[Dataset records — start]

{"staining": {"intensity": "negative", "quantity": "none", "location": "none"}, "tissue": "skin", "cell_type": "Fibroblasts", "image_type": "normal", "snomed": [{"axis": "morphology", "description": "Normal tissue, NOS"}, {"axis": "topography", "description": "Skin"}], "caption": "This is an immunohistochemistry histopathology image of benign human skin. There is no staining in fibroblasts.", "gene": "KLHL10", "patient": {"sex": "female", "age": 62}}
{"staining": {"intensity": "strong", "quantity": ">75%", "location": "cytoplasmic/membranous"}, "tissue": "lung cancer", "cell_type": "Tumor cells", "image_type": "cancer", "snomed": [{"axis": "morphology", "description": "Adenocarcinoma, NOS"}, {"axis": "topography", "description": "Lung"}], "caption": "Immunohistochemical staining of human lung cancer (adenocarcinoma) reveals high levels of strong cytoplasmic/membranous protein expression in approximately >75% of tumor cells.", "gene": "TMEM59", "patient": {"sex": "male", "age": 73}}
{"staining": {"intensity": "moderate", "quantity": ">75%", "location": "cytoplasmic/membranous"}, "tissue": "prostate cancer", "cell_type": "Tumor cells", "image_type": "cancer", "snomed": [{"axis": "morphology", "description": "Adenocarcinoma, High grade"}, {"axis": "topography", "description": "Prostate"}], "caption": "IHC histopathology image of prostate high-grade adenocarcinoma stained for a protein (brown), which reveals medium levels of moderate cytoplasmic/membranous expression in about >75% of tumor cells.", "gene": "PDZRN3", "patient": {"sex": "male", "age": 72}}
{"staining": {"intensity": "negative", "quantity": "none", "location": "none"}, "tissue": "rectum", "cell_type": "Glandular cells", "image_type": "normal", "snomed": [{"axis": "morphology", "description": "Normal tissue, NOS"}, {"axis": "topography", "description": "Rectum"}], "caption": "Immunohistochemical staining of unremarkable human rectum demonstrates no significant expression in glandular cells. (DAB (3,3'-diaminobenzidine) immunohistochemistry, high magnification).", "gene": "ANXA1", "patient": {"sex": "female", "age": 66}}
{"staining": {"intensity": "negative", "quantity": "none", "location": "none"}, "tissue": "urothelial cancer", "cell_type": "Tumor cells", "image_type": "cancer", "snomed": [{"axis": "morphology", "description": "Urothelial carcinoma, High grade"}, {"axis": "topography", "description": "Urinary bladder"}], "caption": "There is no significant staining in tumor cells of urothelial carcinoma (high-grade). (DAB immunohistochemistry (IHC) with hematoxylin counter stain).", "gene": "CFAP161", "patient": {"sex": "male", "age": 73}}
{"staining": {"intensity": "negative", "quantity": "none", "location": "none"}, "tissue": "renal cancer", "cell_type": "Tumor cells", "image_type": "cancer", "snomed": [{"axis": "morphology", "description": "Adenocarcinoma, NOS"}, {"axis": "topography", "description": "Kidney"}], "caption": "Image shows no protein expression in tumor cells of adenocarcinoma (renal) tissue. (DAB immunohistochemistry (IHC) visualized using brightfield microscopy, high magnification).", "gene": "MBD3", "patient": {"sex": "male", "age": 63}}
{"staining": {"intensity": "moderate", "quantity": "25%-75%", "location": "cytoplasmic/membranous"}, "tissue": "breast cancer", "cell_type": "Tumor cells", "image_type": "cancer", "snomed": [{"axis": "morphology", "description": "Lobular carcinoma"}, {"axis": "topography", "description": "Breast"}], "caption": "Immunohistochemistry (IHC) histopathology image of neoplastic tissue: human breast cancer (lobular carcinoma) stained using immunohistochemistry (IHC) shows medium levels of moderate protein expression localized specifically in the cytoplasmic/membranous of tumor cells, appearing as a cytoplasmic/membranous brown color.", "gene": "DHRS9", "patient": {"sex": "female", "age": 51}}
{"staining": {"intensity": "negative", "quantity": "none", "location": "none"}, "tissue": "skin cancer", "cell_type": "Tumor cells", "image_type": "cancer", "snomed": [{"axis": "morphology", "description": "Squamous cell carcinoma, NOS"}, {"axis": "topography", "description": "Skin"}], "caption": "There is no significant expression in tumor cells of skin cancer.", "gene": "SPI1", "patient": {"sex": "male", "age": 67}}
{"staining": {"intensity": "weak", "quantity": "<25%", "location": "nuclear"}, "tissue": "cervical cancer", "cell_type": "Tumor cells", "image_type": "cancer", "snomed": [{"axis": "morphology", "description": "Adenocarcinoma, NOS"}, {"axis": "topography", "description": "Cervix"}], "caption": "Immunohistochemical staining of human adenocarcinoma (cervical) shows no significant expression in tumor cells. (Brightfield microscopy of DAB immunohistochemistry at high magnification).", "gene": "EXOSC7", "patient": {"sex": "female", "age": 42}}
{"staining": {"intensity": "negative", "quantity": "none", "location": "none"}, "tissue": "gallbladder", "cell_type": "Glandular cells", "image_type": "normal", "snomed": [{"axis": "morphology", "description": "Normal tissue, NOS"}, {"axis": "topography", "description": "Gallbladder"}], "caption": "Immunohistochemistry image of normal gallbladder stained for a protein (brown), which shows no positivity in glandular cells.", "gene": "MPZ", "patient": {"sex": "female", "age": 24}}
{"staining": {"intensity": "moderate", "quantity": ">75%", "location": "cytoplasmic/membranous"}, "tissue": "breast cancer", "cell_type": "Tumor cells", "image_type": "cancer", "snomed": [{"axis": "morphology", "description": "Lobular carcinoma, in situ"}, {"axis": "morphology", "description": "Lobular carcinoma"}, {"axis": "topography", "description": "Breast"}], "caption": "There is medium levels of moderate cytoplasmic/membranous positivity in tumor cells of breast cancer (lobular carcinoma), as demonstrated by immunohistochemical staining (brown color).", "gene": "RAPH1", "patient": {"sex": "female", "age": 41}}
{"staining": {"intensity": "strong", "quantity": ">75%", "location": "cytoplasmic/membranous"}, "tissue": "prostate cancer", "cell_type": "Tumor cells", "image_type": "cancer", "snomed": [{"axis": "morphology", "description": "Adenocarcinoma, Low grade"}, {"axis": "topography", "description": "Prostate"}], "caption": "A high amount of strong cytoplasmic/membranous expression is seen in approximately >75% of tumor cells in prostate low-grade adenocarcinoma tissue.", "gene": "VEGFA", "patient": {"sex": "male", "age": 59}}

[Dataset records — finish]

Work required
Now that the records have been shown, restate each one word for word.

Answer to the problem
{"staining": {"intensity": "negative", "quantity": "none", "location": "none"}, "tissue": "skin", "cell_type": "Fibroblasts", "image_type": "normal", "snomed": [{"axis": "morphology", "description": "Normal tissue, NOS"}, {"axis": "topography", "description": "Skin"}], "caption": "This is an immunohistochemistry histopathology image of benign human skin. There is no staining in fibroblasts.", "gene": "KLHL10", "patient": {"sex": "female", "age": 62}}
{"staining": {"intensity": "strong", "quantity": ">75%", "location": "cytoplasmic/membranous"}, "tissue": "lung cancer", "cell_type": "Tumor cells", "image_type": "cancer", "snomed": [{"axis": "morphology", "description": "Adenocarcinoma, NOS"}, {"axis": "topography", "description": "Lung"}], "caption": "Immunohistochemical staining of human lung cancer (adenocarcinoma) reveals high levels of strong cytoplasmic/membranous protein expression in approximately >75% of tumor cells.", "gene": "TMEM59", "patient": {"sex": "male", "age": 73}}
{"staining": {"intensity": "moderate", "quantity": ">75%", "location": "cytoplasmic/membranous"}, "tissue": "prostate cancer", "cell_type": "Tumor cells", "image_type": "cancer", "snomed": [{"axis": "morphology", "description": "Adenocarcinoma, High grade"}, {"axis": "topography", "description": "Prostate"}], "caption": "IHC histopathology image of prostate high-grade adenocarcinoma stained for a protein (brown), which reveals medium levels of moderate cytoplasmic/membranous expression in about >75% of tumor cells.", "gene": "PDZRN3", "patient": {"sex": "male", "age": 72}}
{"staining": {"intensity": "negative", "quantity": "none", "location": "none"}, "tissue": "rectum", "cell_type": "Glandular cells", "image_type": "normal", "snomed": [{"axis": "morphology", "description": "Normal tissue, NOS"}, {"axis": "topography", "description": "Rectum"}], "caption": "Immunohistochemical staining of unremarkable human rectum demonstrates no significant expression in glandular cells. (DAB (3,3'-diaminobenzidine) immunohistochemistry, high magnification).", "gene": "ANXA1", "patient": {"sex": "female", "age": 66}}
{"staining": {"intensity": "negative", "quantity": "none", "location": "none"}, "tissue": "urothelial cancer", "cell_type": "Tumor cells", "image_type": "cancer", "snomed": [{"axis": "morphology", "description": "Urothelial carcinoma, High grade"}, {"axis": "topography", "description": "Urinary bladder"}], "caption": "There is no significant staining in tumor cells of urothelial carcinoma (high-grade). (DAB immunohistochemistry (IHC) with hematoxylin counter stain).", "gene": "CFAP161", "patient": {"sex": "male", "age": 73}}
{"staining": {"intensity": "negative", "quantity": "none", "location": "none"}, "tissue": "renal cancer", "cell_type": "Tumor cells", "image_type": "cancer", "snomed": [{"axis": "morphology", "description": "Adenocarcinoma, NOS"}, {"axis": "topography", "description": "Kidney"}], "caption": "Image shows no protein expression in tumor cells of adenocarcinoma (renal) tissue. (DAB immunohistochemistry (IHC) visualized using brightfield microscopy, high magnification).", "gene": "MBD3", "patient": {"sex": "male", "age": 63}}
{"staining": {"intensity": "moderate", "quantity": "25%-75%", "location": "cytoplasmic/membranous"}, "tissue": "breast cancer", "cell_type": "Tumor cells", "image_type": "cancer", "snomed": [{"axis": "morphology", "description": "Lobular carcinoma"}, {"axis": "topography", "description": "Breast"}], "caption": "Immunohistochemistry (IHC) histopathology image of neoplastic tissue: human breast cancer (lobular carcinoma) stained using immunohistochemistry (IHC) shows medium levels of moderate protein expression localized specifically in the cytoplasmic/membranous of tumor cells, appearing as a cytoplasmic/membranous brown color.", "gene": "DHRS9", "patient": {"sex": "female", "age": 51}}
{"staining": {"intensity": "negative", "quantity": "none", "location": "none"}, "tissue": "skin cancer", "cell_type": "Tumor cells", "image_type": "cancer", "snomed": [{"axis": "morphology", "description": "Squamous cell carcinoma, NOS"}, {"axis": "topography", "description": "Skin"}], "caption": "There is no significant expression in tumor cells of skin cancer.", "gene": "SPI1", "patient": {"sex": "male", "age": 67}}
{"staining": {"intensity": "weak", "quantity": "<25%", "location": "nuclear"}, "tissue": "cervical cancer", "cell_type": "Tumor cells", "image_type": "cancer", "snomed": [{"axis": "morphology", "description": "Adenocarcinoma, NOS"}, {"axis": "topography", "description": "Cervix"}], "caption": "Immunohistochemical staining of human adenocarcinoma (cervical) shows no significant expression in tumor cells. (Brightfield microscopy of DAB immunohistochemistry at high magnification).", "gene": "EXOSC7", "patient": {"sex": "female", "age": 42}}
{"staining": {"intensity": "negative", "quantity": "none", "location": "none"}, "tissue": "gallbladder", "cell_type": "Glandular cells", "image_type": "normal", "snomed": [{"axis": "morphology", "description": "Normal tissue, NOS"}, {"axis": "topography", "description": "Gallbladder"}], "caption": "Immunohistochemistry image of normal gallbladder stained for a protein (brown), which shows no positivity in glandular cells.", "gene": "MPZ", "patient": {"sex": "female", "age": 24}}
{"staining": {"intensity": "moderate", "quantity": ">75%", "location": "cytoplasmic/membranous"}, "tissue": "breast cancer", "cell_type": "Tumor cells", "image_type": "cancer", "snomed": [{"axis": "morphology", "description": "Lobular carcinoma, in situ"}, {"axis": "morphology", "description": "Lobular carcinoma"}, {"axis": "topography", "description": "Breast"}], "caption": "There is medium levels of moderate cytoplasmic/membranous positivity in tumor cells of breast cancer (lobular carcinoma), as demonstrated by immunohistochemical staining (brown color).", "gene": "RAPH1", "patient": {"sex": "female", "age": 41}}
{"staining": {"intensity": "strong", "quantity": ">75%", "location": "cytoplasmic/membranous"}, "tissue": "prostate cancer", "cell_type": "Tumor cells", "image_type": "cancer", "snomed": [{"axis": "morphology", "description": "Adenocarcinoma, Low grade"}, {"axis": "topography", "description": "Prostate"}], "caption": "A high amount of strong cytoplasmic/membranous expression is seen in approximately >75% of tumor cells in prostate low-grade adenocarcinoma tissue.", "gene": "VEGFA", "patient": {"sex": "male", "age": 59}}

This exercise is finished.